■ Goal of the exercise: Give back the lines of the records exactly, starting at the first and ending at the one with "power microscopy micrograph".

[Dataset entries]
━━━━━━━━━━━━━━━━━━━━

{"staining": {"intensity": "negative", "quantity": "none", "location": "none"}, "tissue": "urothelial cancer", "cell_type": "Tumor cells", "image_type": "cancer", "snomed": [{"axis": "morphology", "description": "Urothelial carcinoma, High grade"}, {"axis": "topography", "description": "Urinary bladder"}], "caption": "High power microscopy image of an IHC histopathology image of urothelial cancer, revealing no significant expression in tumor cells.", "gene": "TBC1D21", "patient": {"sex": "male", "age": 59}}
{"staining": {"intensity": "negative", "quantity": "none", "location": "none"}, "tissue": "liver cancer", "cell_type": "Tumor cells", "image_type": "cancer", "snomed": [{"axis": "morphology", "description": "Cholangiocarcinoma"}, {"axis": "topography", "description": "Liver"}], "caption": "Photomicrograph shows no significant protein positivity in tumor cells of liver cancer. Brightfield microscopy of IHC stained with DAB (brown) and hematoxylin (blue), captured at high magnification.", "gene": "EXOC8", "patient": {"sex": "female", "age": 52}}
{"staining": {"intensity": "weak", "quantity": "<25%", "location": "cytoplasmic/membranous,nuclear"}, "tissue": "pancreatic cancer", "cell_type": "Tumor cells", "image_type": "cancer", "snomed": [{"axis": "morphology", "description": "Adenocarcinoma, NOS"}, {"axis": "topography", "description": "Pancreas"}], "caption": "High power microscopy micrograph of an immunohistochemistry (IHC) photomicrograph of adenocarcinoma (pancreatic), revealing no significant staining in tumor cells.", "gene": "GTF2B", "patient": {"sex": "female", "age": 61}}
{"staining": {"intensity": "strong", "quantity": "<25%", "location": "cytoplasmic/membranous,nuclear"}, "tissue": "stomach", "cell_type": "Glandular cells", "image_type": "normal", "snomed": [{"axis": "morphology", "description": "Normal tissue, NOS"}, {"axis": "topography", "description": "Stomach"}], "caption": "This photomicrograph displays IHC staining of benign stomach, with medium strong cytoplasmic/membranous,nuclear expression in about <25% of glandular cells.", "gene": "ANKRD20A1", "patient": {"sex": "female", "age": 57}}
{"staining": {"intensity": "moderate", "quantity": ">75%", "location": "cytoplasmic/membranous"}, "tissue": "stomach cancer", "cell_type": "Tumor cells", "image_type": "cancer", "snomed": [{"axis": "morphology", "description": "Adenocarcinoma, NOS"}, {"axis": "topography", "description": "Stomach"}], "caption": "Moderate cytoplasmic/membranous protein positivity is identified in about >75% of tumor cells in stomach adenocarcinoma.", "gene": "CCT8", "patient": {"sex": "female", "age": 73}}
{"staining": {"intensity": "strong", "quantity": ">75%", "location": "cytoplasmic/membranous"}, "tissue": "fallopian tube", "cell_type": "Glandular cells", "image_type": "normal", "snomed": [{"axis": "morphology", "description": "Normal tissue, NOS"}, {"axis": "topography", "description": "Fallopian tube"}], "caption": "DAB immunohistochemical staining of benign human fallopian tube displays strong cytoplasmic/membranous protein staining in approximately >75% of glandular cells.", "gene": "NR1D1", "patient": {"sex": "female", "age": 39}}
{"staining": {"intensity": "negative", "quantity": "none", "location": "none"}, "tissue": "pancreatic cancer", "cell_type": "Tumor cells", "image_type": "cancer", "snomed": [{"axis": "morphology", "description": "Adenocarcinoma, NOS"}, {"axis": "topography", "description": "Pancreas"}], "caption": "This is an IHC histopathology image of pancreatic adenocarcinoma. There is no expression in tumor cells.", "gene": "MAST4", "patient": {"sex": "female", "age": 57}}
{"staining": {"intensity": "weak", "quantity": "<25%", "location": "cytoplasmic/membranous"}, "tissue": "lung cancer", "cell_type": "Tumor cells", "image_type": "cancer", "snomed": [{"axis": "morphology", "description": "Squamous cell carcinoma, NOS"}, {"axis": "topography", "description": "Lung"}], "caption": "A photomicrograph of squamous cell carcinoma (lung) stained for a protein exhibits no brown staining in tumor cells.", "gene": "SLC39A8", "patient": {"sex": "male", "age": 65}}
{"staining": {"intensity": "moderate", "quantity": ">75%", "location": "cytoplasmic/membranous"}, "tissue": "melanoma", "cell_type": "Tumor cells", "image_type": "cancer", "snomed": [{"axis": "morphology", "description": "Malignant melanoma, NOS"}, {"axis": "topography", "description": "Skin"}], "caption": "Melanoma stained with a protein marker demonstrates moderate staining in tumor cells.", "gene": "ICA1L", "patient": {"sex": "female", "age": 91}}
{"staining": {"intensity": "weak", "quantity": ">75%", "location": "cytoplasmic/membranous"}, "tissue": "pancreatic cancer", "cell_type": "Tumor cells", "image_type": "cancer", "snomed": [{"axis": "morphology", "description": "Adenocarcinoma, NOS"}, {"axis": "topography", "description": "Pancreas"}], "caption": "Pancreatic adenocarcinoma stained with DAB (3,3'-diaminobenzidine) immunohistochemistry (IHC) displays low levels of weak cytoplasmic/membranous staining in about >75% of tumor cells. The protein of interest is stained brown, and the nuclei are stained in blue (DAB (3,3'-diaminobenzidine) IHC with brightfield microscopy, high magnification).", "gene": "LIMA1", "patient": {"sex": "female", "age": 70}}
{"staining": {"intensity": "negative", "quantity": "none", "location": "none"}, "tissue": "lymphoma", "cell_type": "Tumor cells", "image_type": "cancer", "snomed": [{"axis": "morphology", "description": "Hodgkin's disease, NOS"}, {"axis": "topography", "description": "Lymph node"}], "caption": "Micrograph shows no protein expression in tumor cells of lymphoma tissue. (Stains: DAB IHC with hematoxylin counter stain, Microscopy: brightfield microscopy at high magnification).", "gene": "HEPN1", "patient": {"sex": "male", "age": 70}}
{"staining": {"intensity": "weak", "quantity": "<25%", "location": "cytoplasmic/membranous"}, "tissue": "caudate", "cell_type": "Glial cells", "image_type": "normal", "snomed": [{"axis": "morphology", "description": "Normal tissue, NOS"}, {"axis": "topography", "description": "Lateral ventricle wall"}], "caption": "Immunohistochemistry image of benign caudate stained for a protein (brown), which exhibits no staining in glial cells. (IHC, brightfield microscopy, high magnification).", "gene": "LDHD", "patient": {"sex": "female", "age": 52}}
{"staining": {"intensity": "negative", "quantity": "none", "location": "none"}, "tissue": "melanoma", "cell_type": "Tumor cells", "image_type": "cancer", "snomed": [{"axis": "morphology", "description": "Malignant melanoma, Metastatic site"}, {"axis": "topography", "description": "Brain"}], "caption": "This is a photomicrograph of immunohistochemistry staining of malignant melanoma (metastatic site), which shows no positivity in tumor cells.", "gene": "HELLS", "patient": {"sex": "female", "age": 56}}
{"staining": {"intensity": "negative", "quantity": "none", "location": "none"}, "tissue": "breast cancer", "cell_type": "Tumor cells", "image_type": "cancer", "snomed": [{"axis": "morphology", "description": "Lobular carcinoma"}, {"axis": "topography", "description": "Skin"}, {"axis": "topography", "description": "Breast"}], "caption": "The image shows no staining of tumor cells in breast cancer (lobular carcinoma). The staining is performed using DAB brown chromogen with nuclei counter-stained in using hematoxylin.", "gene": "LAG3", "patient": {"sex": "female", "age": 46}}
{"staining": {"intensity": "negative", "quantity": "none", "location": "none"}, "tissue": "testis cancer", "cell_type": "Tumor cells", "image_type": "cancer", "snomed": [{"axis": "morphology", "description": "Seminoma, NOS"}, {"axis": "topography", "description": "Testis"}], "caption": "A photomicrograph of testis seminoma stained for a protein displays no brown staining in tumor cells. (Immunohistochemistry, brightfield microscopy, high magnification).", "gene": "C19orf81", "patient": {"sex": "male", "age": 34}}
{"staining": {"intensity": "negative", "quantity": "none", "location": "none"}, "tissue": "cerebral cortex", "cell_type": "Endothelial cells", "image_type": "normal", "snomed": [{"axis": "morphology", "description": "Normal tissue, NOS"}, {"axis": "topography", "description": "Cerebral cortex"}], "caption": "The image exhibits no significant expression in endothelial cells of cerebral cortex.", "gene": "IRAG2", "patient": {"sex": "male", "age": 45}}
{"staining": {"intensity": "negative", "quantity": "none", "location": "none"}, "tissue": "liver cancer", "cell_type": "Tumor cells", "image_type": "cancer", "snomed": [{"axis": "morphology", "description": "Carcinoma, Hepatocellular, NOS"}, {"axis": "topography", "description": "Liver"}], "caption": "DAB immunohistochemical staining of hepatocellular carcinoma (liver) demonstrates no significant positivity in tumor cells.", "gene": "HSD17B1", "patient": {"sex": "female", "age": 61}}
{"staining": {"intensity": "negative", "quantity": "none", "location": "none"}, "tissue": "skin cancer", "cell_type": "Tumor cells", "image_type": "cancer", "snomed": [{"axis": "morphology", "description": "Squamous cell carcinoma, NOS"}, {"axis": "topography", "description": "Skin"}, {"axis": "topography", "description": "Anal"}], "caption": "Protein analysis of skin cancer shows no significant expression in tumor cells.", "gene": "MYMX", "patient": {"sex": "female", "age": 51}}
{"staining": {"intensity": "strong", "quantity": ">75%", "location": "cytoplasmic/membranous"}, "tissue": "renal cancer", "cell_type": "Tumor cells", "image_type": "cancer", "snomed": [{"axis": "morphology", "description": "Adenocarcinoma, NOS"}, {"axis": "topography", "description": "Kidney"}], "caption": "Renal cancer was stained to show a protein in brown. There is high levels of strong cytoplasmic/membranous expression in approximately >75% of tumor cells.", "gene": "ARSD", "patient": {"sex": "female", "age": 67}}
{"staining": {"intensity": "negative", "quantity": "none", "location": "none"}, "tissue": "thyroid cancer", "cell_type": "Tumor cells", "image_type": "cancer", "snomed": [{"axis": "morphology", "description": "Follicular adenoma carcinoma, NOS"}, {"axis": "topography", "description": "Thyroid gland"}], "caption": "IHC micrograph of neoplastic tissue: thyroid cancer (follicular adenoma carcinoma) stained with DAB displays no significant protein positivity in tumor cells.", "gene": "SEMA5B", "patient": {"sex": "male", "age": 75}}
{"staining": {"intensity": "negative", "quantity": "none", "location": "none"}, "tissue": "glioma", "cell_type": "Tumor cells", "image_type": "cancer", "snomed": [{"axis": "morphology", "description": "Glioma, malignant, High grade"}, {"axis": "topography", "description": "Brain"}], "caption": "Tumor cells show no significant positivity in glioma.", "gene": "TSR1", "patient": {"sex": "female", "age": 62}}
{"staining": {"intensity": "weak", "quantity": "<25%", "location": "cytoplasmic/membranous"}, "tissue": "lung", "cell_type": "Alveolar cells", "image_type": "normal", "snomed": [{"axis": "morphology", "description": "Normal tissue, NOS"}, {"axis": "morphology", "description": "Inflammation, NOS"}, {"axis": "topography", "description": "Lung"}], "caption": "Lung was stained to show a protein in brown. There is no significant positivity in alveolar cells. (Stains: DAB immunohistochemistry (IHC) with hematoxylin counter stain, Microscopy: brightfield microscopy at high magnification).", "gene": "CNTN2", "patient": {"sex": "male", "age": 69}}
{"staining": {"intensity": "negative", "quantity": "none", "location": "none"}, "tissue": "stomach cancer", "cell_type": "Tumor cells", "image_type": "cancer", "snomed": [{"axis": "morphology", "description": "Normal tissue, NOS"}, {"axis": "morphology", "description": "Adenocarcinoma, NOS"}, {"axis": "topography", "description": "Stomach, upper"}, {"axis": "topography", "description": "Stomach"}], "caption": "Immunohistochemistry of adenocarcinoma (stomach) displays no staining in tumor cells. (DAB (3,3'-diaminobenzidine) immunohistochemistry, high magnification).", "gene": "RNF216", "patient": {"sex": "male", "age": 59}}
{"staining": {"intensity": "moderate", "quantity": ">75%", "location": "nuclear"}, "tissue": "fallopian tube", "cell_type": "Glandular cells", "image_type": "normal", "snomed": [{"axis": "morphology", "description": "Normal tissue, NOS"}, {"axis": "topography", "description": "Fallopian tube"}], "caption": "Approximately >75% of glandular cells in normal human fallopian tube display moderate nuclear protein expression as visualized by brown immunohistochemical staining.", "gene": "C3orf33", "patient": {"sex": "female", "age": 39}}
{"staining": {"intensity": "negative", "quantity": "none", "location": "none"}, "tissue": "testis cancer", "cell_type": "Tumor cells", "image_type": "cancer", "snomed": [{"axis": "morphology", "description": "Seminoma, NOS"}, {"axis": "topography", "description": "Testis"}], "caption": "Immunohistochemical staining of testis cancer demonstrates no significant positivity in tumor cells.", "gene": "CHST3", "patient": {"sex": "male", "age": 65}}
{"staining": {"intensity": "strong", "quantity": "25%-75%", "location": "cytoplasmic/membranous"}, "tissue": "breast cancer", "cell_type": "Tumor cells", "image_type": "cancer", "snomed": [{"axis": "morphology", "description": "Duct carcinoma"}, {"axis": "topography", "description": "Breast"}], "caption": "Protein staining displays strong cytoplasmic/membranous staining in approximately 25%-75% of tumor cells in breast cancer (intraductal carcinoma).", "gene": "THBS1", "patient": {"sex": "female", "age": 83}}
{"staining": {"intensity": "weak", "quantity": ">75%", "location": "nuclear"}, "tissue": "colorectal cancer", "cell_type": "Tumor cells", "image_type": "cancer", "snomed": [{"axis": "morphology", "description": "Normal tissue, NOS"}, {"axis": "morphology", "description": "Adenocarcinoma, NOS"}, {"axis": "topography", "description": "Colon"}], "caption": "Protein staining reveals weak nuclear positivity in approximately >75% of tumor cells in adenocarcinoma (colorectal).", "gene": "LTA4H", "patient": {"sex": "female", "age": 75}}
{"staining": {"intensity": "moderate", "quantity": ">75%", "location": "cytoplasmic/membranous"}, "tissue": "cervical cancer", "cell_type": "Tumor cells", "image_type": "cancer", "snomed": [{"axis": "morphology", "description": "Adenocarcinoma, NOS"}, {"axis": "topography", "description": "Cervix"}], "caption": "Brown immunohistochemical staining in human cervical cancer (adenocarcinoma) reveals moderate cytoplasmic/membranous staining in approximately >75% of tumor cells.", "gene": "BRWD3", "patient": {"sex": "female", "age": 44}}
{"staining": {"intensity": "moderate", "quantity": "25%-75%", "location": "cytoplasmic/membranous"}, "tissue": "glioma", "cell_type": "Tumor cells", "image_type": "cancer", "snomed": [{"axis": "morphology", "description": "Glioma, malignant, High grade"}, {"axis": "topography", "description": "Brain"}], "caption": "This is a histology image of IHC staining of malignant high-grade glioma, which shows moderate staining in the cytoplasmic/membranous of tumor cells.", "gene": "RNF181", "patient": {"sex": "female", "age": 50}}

━━━━━━━━━━━━━━━━━━━━

■ Result for this task:
{"staining": {"intensity": "negative", "quantity": "none", "location": "none"}, "tissue": "urothelial cancer", "cell_type": "Tumor cells", "image_type": "cancer", "snomed": [{"axis": "morphology", "description": "Urothelial carcinoma, High grade"}, {"axis": "topography", "description": "Urinary bladder"}], "caption": "High power microscopy image of an IHC histopathology image of urothelial cancer, revealing no significant expression in tumor cells.", "gene": "TBC1D21", "patient": {"sex": "male", "age": 59}}
{"staining": {"intensity": "negative", "quantity": "none", "location": "none"}, "tissue": "liver cancer", "cell_type": "Tumor cells", "image_type": "cancer", "snomed": [{"axis": "morphology", "description": "Cholangiocarcinoma"}, {"axis": "topography", "description": "Liver"}], "caption": "Photomicrograph shows no significant protein positivity in tumor cells of liver cancer. Brightfield microscopy of IHC stained with DAB (brown) and hematoxylin (blue), captured at high magnification.", "gene": "EXOC8", "patient": {"sex": "female", "age": 52}}
{"staining": {"intensity": "weak", "quantity": "<25%", "location": "cytoplasmic/membranous,nuclear"}, "tissue": "pancreatic cancer", "cell_type": "Tumor cells", "image_type": "cancer", "snomed": [{"axis": "morphology", "description": "Adenocarcinoma, NOS"}, {"axis": "topography", "description": "Pancreas"}], "caption": "High power microscopy micrograph of an immunohistochemistry (IHC) photomicrograph of adenocarcinoma (pancreatic), revealing no significant staining in tumor cells.", "gene": "GTF2B", "patient": {"sex": "female", "age": 61}}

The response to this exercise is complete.